WHAT IS NEEDED: Rewrite the lines from the one containing "genus: Artemisia" through the one containing "scientific name: Phleum hirsutum", putting "vernacular name" in place of "common name" and keeping everything else the same.

--- Start EXCERPTED RECORDS ---

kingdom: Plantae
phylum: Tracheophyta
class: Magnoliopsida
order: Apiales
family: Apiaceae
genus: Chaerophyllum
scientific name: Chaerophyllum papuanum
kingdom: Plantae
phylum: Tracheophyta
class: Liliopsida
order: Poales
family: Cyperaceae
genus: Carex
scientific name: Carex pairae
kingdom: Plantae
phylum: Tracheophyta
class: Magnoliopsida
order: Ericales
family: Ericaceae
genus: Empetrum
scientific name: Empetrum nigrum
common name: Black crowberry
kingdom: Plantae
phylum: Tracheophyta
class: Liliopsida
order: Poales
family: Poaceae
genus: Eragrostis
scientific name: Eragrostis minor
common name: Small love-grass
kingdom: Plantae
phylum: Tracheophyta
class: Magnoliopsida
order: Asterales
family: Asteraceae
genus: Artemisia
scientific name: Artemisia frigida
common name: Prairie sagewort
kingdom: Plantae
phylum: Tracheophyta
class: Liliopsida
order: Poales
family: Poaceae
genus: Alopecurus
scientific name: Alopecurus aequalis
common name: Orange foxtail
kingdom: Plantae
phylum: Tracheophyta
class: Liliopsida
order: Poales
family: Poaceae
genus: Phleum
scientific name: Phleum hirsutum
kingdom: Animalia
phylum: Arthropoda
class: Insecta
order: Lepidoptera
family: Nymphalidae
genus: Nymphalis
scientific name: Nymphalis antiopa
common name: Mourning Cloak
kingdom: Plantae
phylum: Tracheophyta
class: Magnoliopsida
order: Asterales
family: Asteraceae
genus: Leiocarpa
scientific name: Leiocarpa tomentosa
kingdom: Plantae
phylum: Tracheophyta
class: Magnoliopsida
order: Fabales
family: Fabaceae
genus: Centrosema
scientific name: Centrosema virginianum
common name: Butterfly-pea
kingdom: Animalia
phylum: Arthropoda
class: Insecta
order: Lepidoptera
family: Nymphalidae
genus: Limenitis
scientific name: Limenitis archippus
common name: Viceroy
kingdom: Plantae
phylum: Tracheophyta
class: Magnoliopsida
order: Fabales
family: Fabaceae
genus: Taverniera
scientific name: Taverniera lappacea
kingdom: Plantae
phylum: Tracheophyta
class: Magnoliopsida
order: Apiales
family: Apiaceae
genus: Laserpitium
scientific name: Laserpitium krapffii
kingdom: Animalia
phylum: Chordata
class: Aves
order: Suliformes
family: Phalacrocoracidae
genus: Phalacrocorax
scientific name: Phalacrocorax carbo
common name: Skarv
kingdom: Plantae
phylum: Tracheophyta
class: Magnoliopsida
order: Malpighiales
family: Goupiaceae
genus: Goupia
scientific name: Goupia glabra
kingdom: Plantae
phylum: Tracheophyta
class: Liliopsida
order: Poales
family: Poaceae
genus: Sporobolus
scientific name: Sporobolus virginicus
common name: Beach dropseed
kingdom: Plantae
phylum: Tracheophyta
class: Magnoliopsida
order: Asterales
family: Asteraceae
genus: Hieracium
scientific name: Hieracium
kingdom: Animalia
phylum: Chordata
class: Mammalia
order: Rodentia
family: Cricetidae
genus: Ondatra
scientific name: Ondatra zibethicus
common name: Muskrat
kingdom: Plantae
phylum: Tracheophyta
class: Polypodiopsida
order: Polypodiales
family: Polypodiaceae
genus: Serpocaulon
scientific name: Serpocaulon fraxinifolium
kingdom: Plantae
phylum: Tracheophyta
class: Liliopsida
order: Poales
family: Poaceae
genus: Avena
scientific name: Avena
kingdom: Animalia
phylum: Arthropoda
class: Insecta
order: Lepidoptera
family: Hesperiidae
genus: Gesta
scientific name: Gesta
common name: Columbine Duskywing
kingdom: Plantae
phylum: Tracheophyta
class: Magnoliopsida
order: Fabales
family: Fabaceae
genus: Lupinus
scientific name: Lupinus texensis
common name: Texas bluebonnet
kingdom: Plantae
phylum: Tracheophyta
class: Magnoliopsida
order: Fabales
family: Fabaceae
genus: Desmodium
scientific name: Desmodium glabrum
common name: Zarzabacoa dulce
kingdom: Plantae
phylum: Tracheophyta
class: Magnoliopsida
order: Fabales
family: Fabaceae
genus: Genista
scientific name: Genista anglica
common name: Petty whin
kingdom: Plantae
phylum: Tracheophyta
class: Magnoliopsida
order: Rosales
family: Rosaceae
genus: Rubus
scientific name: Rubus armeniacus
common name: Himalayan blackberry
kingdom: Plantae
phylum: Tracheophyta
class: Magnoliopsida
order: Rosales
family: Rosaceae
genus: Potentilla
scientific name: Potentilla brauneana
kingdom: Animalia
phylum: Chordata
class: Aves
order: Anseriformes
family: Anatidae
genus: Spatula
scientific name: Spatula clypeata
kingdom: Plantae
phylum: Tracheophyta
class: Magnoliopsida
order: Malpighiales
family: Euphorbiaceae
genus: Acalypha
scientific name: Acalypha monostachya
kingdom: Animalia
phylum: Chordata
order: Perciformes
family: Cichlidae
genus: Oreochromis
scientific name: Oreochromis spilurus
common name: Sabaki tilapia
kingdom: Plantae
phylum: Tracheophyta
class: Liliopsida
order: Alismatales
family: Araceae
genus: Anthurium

--- End EXCERPTED RECORDS ---

PROBLEM SOLUTION:
genus: Artemisia
scientific name: Artemisia frigida
vernacular name: Prairie sagewort
kingdom: Plantae
phylum: Tracheophyta
class: Liliopsida
order: Poales
family: Poaceae
genus: Alopecurus
scientific name: Alopecurus aequalis
vernacular name: Orange foxtail
kingdom: Plantae
phylum: Tracheophyta
class: Liliopsida
order: Poales
family: Poaceae
genus: Phleum
scientific name: Phleum hirsutum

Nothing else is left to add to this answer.